*YOUR INSTRUCTIONS:* Give back the line where "right elbow: (374, 204)" appears and all the lines after it until the listing ends, unchanged and with nothing else.

*DATA SHOWN:*
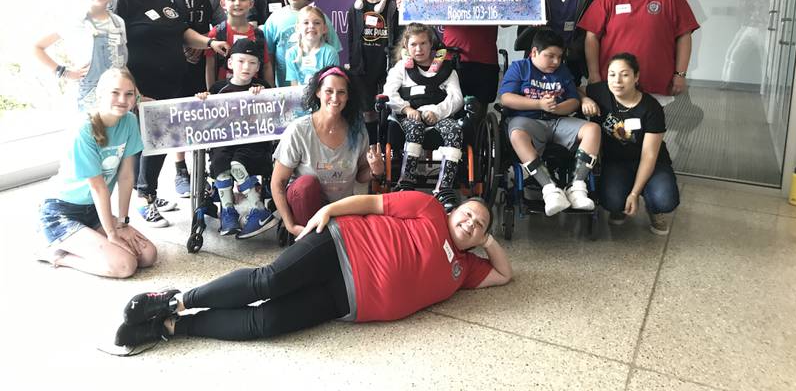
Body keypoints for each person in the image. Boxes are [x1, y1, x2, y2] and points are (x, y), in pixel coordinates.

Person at [113, 192, 511, 347]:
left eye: (479, 225)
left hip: (347, 302)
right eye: (468, 214)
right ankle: (176, 300)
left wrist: (488, 241)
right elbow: (374, 204)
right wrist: (328, 210)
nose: (471, 223)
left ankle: (170, 328)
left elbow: (505, 275)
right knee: (266, 281)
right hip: (339, 246)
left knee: (264, 325)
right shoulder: (427, 210)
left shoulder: (466, 270)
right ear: (452, 210)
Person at [114, 0, 229, 227]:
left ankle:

*FINISHED EXERCISE:*
right elbow: (374, 204)
right wrist: (328, 210)
nose: (471, 223)
left ankle: (170, 328)
left elbow: (505, 275)
right knee: (266, 281)
right hip: (339, 246)
left knee: (264, 325)
right shoulder: (427, 210)
left shoulder: (466, 270)
right ear: (452, 210)
Person at [114, 0, 229, 227]:
left ankle:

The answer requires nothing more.